:: Cuplikan Halaman ::
>>>
Apa yang anda ketahui tentang Prabu Dharmawangsa Teguh ?

Dharmmawangsa Teguh Anantawikramottunggadewa merupakan raja terakhir kerajaan Medang, yang memerintah antara tahun 985 hinggga – 1007 M. Beberapa ahli lainnya berpendapat bahwa raja Dharmmawangsa Teguh memerintah sejak 991 dan turun takhta pada 1016 M.

Apa yang anda ketahui tentang Prabu Dharmawangsa Teguh ?

Sri Maharaja Isana Dharmawangsa Teguh Anantawikramottunggadewa adalah raja terakhir Kerajaan Medang yang memerintah pada tahun 991–1007 atau 1016. Prabu Darmawangsa Teguh meletakkan pusat kerajaannya yang pertama kali di Madiun, kemudian Darmawangsa Teguh memindahkan pusat kerajaannya di daerah Jombang. Setelah itu pindah lagi di daerah Maospati.
<<<
:: Cuplikan Data ::
>>>
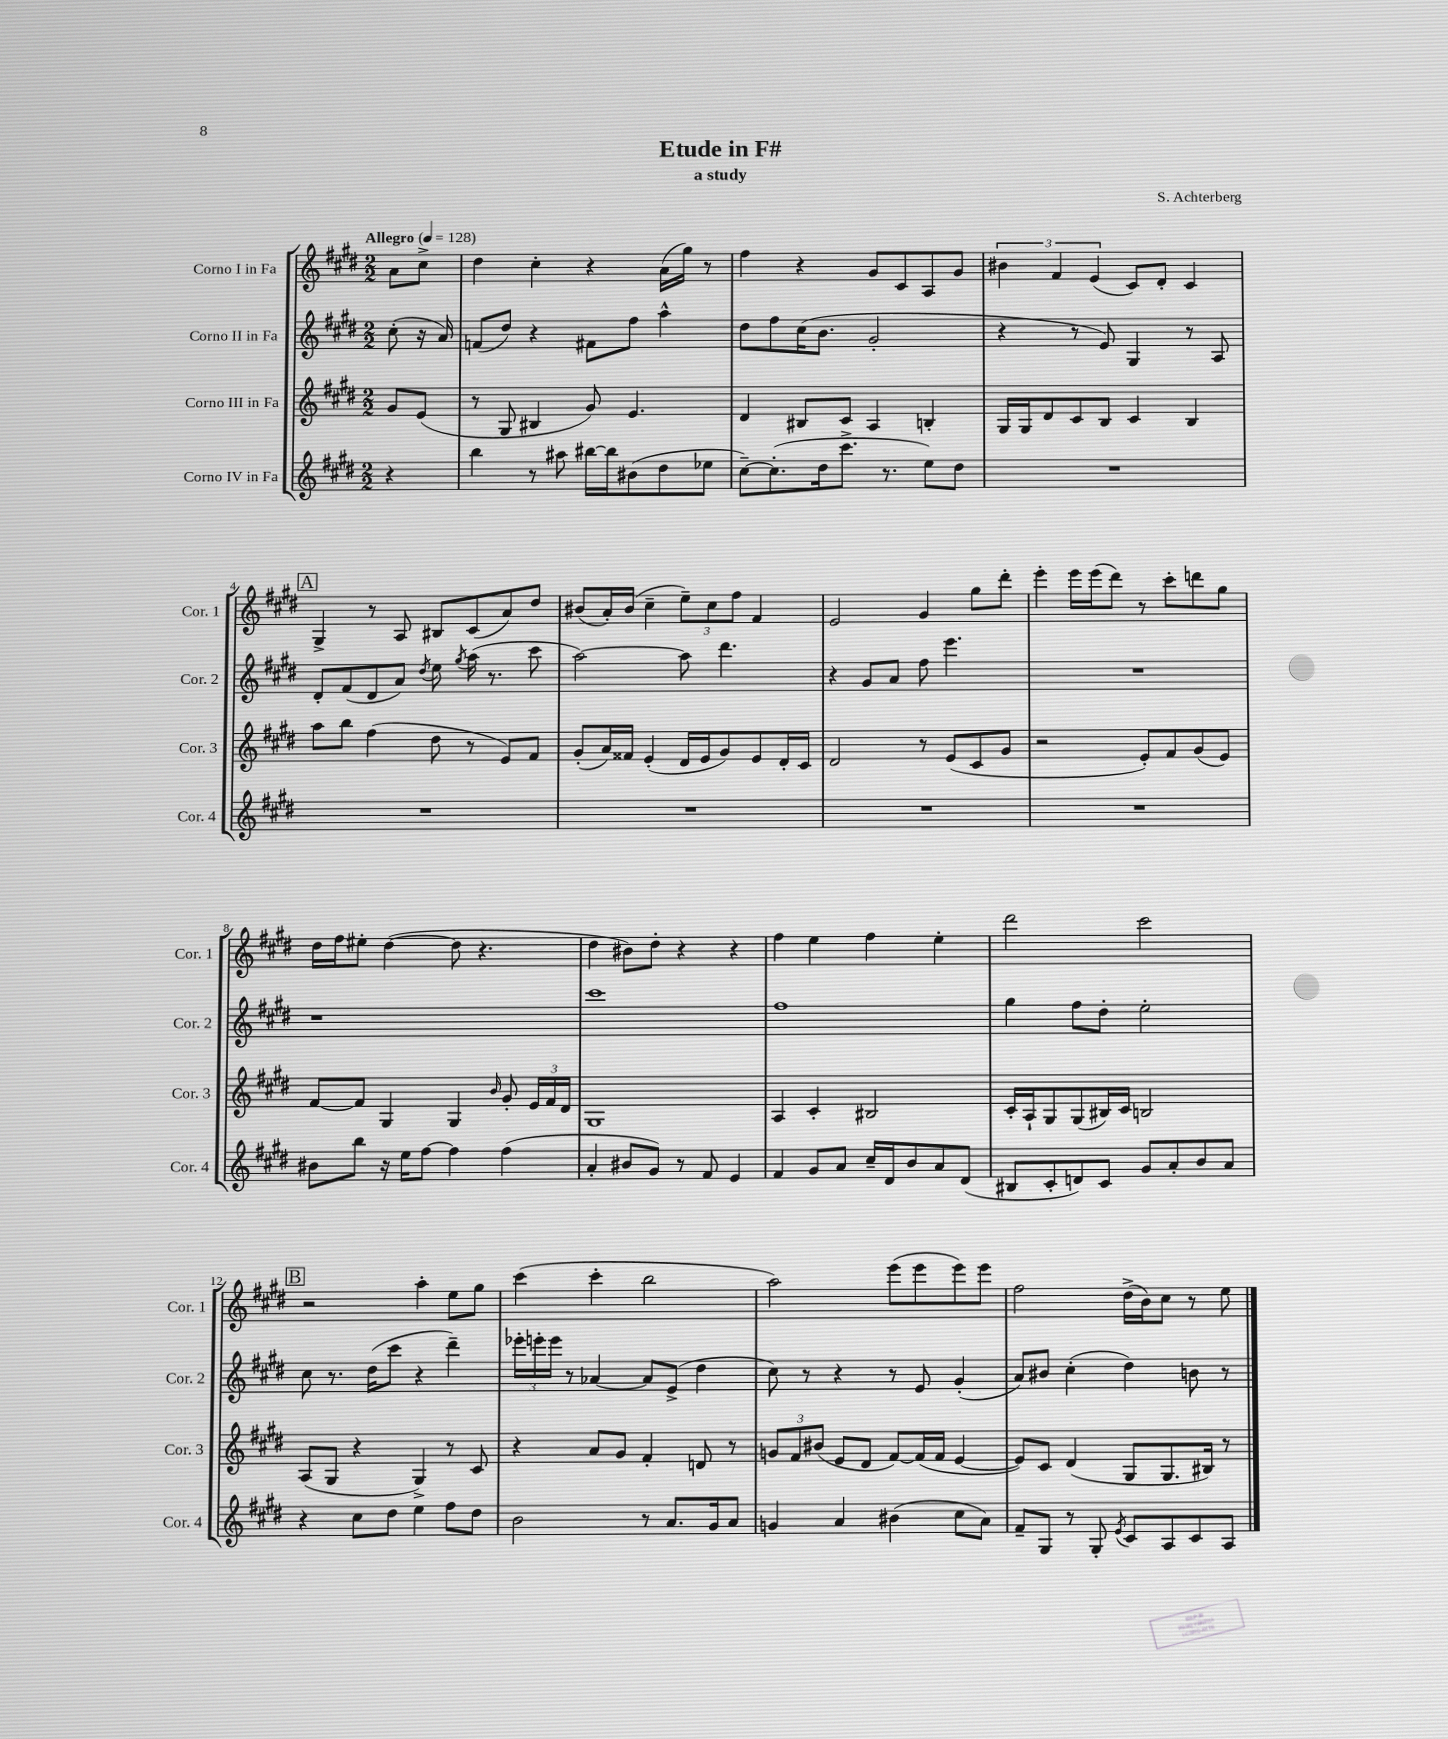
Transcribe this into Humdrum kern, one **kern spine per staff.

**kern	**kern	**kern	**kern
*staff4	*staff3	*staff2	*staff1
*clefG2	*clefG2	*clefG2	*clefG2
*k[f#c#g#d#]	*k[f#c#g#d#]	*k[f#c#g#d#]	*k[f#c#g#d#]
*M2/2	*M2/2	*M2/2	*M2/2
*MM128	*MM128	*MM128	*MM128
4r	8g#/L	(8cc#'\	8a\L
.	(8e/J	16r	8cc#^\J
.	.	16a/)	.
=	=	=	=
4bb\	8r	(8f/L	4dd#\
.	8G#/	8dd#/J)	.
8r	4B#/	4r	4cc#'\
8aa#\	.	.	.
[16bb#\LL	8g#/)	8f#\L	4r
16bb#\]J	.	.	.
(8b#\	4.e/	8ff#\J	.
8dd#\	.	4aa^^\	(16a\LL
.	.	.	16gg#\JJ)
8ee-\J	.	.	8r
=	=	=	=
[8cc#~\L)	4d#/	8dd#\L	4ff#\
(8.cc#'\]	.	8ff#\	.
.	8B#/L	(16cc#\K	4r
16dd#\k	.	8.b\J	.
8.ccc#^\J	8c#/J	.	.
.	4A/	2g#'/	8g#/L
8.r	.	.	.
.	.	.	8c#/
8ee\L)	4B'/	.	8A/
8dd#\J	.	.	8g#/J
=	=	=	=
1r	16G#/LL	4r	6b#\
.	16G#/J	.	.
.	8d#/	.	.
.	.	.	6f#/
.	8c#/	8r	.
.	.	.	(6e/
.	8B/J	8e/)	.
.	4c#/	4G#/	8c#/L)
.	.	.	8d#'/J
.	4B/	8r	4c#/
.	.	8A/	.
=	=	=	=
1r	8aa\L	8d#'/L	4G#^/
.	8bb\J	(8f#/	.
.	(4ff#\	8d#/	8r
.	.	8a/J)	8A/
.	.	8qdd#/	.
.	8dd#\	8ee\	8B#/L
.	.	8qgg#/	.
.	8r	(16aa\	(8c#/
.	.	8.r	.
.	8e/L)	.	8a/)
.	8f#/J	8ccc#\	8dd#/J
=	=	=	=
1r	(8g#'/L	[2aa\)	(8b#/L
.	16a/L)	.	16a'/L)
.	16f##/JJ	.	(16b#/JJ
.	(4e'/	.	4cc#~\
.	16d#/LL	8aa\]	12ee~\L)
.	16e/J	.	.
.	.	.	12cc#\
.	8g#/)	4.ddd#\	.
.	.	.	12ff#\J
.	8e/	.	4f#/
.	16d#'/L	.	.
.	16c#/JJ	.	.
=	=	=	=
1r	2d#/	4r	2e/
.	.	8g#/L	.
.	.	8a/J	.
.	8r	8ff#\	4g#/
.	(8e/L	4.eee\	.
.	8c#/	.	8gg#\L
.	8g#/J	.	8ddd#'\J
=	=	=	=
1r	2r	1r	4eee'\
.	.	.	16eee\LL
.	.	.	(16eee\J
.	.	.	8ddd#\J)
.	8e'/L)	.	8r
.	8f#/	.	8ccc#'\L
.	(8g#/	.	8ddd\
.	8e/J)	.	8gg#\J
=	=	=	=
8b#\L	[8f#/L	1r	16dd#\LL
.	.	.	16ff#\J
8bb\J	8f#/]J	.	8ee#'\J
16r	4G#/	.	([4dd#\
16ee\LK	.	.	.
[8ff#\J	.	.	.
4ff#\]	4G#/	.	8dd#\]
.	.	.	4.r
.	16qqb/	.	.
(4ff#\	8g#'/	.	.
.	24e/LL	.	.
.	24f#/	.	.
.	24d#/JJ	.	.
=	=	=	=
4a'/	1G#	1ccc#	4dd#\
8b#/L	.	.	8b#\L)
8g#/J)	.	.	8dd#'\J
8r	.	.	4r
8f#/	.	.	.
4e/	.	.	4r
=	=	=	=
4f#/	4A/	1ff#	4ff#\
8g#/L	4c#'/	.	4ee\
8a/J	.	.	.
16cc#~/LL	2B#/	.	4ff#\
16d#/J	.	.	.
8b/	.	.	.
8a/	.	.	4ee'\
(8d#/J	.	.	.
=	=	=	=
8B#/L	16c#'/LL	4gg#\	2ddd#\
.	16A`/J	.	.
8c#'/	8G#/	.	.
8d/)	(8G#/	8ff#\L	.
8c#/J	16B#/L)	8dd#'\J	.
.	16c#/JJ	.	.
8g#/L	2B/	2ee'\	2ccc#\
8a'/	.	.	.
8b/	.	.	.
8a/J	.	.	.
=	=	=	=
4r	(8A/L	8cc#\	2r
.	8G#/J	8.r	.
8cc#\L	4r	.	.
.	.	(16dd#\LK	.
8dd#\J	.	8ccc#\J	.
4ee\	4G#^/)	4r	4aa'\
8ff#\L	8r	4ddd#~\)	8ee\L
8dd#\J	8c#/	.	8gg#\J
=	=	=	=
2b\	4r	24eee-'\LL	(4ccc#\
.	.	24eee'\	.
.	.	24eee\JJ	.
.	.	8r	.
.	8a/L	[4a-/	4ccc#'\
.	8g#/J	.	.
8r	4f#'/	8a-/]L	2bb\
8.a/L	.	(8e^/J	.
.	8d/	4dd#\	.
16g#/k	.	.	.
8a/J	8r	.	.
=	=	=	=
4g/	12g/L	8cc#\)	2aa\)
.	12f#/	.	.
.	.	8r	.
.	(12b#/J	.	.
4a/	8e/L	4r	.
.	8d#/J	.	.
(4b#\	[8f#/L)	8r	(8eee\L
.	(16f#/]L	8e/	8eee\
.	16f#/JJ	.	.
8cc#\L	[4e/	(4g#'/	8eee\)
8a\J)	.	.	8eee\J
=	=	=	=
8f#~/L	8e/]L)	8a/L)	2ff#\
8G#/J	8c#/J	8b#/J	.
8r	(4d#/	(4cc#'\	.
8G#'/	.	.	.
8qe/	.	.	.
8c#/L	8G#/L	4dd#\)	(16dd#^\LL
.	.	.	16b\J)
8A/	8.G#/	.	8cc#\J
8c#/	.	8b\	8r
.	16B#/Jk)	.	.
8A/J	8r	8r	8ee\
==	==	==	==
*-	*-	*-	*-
<<<
>>>
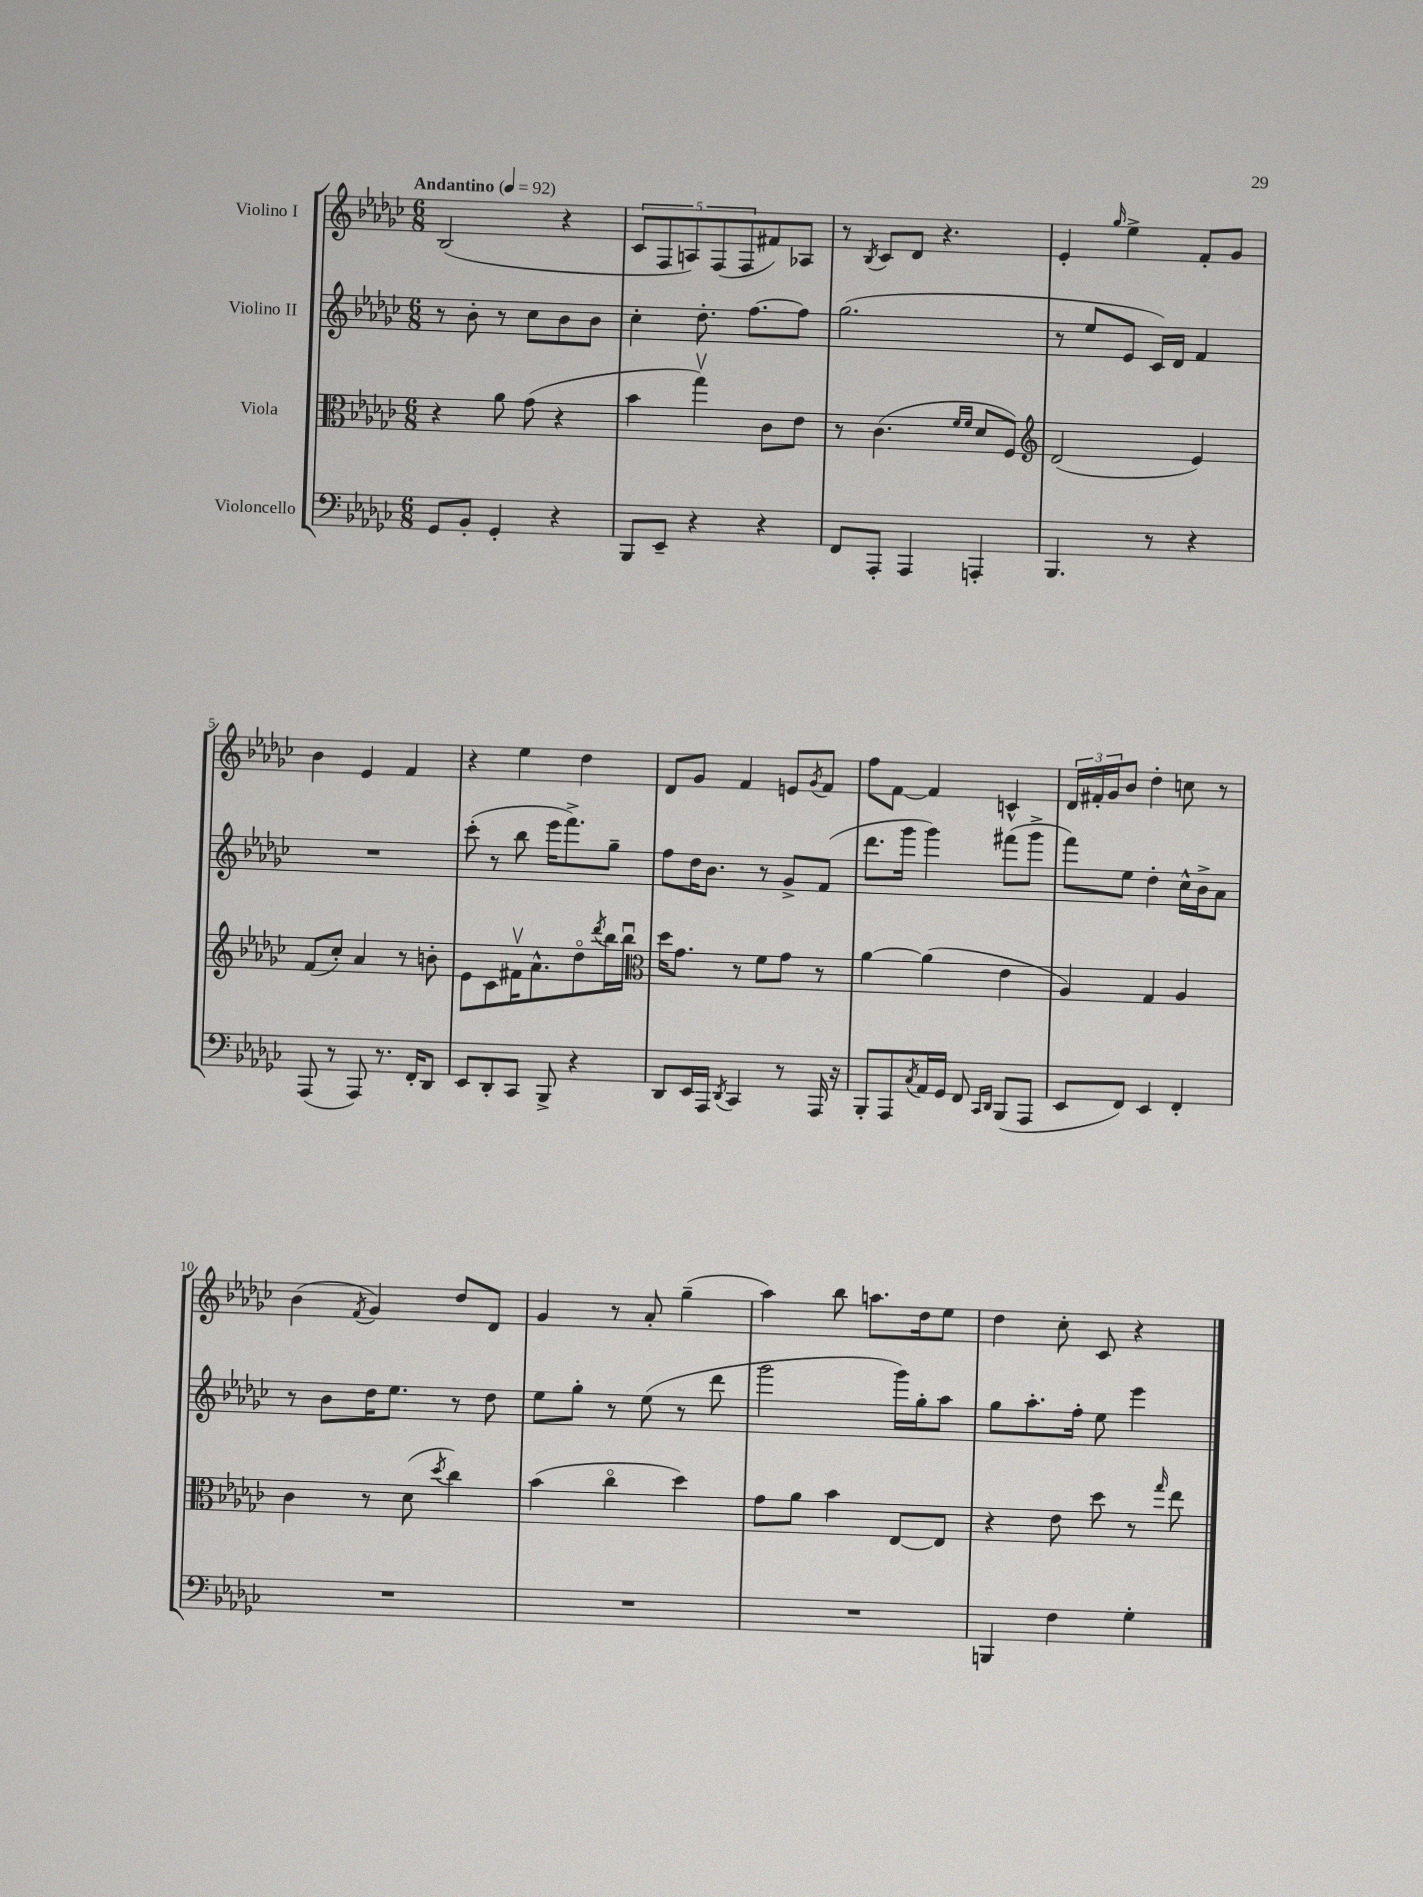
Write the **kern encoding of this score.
<<<
:: Soal yang Diberikan ::
Cetak ulang seluruh teks tentang Prabu Dharmawangsa Teguh di atas tanpa mengubah satu huruf pun.

:: Jawaban Lengkap ::
Apa yang anda ketahui tentang Prabu Dharmawangsa Teguh ?

Dharmmawangsa Teguh Anantawikramottunggadewa merupakan raja terakhir kerajaan Medang, yang memerintah antara tahun 985 hinggga – 1007 M. Beberapa ahli lainnya berpendapat bahwa raja Dharmmawangsa Teguh memerintah sejak 991 dan turun takhta pada 1016 M.

Apa yang anda ketahui tentang Prabu Dharmawangsa Teguh ?

Sri Maharaja Isana Dharmawangsa Teguh Anantawikramottunggadewa adalah raja terakhir Kerajaan Medang yang memerintah pada tahun 991–1007 atau 1016. Prabu Darmawangsa Teguh meletakkan pusat kerajaannya yang pertama kali di Madiun, kemudian Darmawangsa Teguh memindahkan pusat kerajaannya di daerah Jombang. Setelah itu pindah lagi di daerah Maospati.